Remembrance Day in Ottawa

I was in Ottawa for the National Memorial Service on Remembrance Day, November 11, 2008. It's something I've always wanted to do. The service was to start at 11am at the National War Memorial. I got there an hour early to stake out a good spot, but the crowd was already six deep.

I thought I had picked a good spot. It turned out to be probably the worst possible spot to stand. After more people showed up I couldn't see the war memorial where the ceremony was happening. I was also standing right next to the Jumbotron, so I couldn't see that either. At about 10 minutes before 11:00 the parade started.

Of course, the loudest cheers where for the veterans.

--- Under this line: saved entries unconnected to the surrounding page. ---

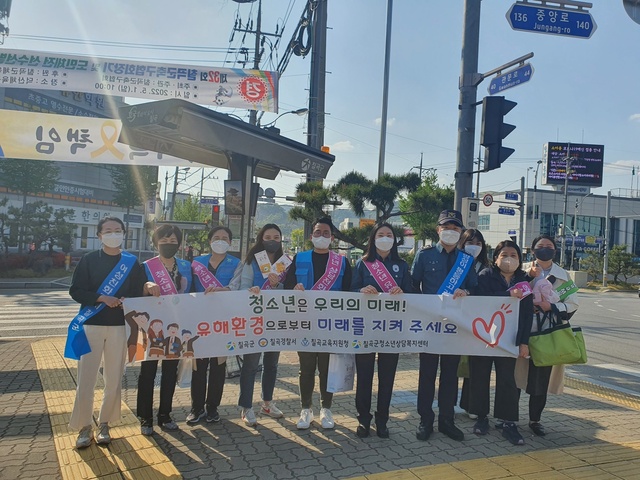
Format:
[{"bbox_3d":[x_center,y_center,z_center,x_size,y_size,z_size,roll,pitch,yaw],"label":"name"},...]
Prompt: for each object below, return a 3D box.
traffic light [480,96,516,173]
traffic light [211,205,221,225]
[{"bbox_3d":[2.602,-1.528,6.950,0.400,1.040,0.355,3,0,4],"label":"traffic light"},{"bbox_3d":[-5.060,-1.168,23.500,0.360,1.030,0.320,3,0,-22],"label":"traffic light"}]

Since I didn't have a good view of the war memorial, I didn't get any photos of the actual service. It was attended by the Governor General of Canada, the Prime Minister, the Chief of the Defense Staff, Veteran's Affairs minister, other dignitaries and the Ottawa diplomatic corps. The service was as follows:
  • O Canada
  • Last Post (bugle call)
  • Two minutes silence
  • Rouse (bugle call)
  • Act of Remembrance
  • 21 gun salute
  • In Flanders Fields
  • God Save the Queen
  • March Past
During the Act of Remembrance, the presiding chaplain recites the following words:
They shall grow not old as we are left grow old;
Age shall not weary them nor the years condemn;
At the going down of the sun and in the morning
We will remember them.
Then the crowd replies in unison
We will remember them.
After the service everyone converges on the War Memorial. It was a good crowd, with plenty of young people.

During the two weeks leading up to Remembrance Day, Canadians pin red poppies to their clothes as an act of remembrance. (In fact, I was in a bit of a panic the day before because I had lost my poppy. It fell off my jacket while I was adjusting my camera bag and it blew away. You can't go to a Remembrance Day service without a poppy. It just isn't done. Fortunately I found a bookstore that was selling poppies and I was able to replace it.)

After the memorial service, people leave their poppies on the Tomb of the Unknown Soldier, located at the foot of the National War Memorial. Men and women in uniform would stand to attention and salute the tomb before placing their poppies.

I came back to the memorial later that night.

There were still people putting poppies on the tomb.